Alan Stern's Titanic Away Team Journal: Of Exploration, Moonlight, and July 19th.
Continuing my #TitanicExpedition blog posts on the behest of Keith Cowing with this for you. Share please if you like!
Today our expedition’s A dive to Titanic took place here at OceanGate Expeditions. I was up for it before 3 a.m. and on deck by 4 a.m. to observe and learn from the pre-dive preps. The actual dive commenced with deployment of the sub, Titan, into the ocean about 7:15 a.m., and submerging the craft roughly 25 min later.
The dive ended after almost 10 hours, with a successful 3-hour exploration around the Titanic, 4000 meters beneath us here on the surface.
My own team’s dive, called B dive, will be Friday, after two days of expected bad seas in between, not suitable for sub operations.
As today’s 10-hour mission took place, I thought a lot about the fact that today is the anniversary of the first human lunar landing, by Apollo 11, on 19 July 1969. The parallels between Apollo 11 and our Titanic dives are few, but both are truly missions of exploration.

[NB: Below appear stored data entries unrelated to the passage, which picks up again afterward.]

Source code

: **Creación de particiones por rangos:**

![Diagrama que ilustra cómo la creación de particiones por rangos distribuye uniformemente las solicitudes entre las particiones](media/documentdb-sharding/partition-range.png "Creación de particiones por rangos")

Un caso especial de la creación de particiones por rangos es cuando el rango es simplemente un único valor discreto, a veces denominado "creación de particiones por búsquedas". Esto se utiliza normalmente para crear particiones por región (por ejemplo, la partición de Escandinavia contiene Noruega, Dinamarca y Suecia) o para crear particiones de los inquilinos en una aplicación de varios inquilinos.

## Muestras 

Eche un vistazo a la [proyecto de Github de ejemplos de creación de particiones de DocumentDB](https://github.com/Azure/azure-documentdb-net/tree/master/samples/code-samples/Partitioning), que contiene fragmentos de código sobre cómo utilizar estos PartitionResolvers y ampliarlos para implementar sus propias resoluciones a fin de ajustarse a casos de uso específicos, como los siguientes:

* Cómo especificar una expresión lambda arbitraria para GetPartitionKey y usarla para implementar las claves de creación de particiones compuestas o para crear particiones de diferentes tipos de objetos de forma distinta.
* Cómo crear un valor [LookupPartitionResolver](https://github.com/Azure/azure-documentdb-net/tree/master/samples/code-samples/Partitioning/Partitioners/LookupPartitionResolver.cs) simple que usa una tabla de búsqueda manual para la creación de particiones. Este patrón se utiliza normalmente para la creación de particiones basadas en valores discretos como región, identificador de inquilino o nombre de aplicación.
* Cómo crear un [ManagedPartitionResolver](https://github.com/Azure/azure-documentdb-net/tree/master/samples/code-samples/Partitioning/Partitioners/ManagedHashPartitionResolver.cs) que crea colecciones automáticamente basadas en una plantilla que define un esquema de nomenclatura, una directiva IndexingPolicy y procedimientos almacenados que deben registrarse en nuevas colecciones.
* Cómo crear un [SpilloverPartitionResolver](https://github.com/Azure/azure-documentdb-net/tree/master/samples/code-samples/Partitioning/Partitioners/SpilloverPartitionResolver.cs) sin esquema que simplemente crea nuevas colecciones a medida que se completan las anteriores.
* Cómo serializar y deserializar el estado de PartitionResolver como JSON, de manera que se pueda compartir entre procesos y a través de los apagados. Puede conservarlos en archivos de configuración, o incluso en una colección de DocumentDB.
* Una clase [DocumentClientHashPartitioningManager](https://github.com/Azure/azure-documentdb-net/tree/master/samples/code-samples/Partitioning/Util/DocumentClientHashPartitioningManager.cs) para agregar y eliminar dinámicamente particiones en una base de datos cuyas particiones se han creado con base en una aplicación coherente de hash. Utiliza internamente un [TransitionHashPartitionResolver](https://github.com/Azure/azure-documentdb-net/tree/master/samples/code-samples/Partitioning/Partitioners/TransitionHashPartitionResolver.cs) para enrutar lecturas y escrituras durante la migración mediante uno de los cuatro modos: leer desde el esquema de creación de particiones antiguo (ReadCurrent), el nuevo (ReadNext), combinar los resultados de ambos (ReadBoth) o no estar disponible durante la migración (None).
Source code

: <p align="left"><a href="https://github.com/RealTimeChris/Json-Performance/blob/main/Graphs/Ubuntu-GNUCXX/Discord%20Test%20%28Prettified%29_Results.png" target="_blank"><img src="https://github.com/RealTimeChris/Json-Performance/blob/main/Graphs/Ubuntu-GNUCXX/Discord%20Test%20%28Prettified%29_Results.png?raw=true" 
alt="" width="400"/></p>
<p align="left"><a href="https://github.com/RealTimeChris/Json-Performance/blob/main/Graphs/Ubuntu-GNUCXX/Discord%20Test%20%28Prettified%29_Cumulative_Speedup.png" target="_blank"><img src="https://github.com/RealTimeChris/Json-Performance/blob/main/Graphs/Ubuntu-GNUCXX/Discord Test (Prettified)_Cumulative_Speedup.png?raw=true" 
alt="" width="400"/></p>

However, whereas Apollo 11’s lunar exploration missions was exceptionally truly historic, these Titanic exploration missions were more so one of personal adventure and accomplishments for the submersible’s crews, with of course some science as icing to that cake.
Reflecting on this myself today, I was deeply struck by how amazing it is that regular people can, at comparatively affordable prices, undertake such a heretofore unparalleled exploration of the Titanic, on the deep ocean bottom here in the North Atlantic.

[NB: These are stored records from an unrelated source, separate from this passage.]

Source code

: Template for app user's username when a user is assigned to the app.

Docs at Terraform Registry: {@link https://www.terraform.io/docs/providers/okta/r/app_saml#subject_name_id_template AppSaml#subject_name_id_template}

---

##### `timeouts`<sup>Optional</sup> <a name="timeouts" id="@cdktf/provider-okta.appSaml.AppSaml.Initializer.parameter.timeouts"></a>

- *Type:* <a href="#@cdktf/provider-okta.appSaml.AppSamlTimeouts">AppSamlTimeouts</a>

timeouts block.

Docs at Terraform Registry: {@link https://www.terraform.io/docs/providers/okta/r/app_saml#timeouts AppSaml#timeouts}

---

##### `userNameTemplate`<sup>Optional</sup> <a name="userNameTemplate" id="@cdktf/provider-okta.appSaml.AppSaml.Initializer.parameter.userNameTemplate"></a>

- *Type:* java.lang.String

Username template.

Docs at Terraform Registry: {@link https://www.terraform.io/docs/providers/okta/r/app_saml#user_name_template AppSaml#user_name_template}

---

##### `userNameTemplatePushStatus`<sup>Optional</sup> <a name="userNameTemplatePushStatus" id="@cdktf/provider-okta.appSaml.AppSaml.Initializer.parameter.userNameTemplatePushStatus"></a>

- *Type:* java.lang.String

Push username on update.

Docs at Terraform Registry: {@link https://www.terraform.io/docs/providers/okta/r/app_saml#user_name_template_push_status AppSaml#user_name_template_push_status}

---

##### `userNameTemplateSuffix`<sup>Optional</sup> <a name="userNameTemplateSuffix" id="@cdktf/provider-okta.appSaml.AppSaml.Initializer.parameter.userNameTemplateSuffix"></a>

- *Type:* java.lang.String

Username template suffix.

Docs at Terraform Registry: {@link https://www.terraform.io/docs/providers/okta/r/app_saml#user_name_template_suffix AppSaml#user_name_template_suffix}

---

Late in his life, I got to know Neil Armstrong who commanded Apollo 11. We served together on the NASA Advisory Council (“the NAC”), and Neil keynoted the Next Generation Suborbital Researchers Conference at my invitation in 2012, just months before he died. This morning as I watched the launch preps and launch of our submersible Titan and its crew of five, I wished Neil could have been here with us. He would have loved it in so many ways, and he would have been fascinated by Titan’s technology and its carefully choreographed mission operations as well. But most of all, I think Neil would have appreciated the bold and adventurous spirit of exploration that OceanGate Expeditions and its crews embody in making journeys to the Titanic.
Hail Apollo 11! Hail everyone who participated in Apollo! And hail to explorers everywhere, for their courage and daring, for their risk taking, and for the example they set to motivate others to accomplish things larger than life, and to be a part of everything good that derives from humans exploring other worlds and also the many corners of our own planet.
If you get the chance tonight, consider going out to find the Moon and thinking about Apollo 11’s landing of humans on Luna so long ago, and what a watershed in human history it was.
And if you would, think too about the moonlight bathing you that also bathes our submersible Titan back in its moorings aboard its mother ship Arctic Horizon. That moonlight, some of it coming directly from the Apollo 11 landing site at Tranquility base, illuminates my own way forward to a personal exploration of the Titanic set for Friday, just as it may I hope beckon you forward to important explorations of your own.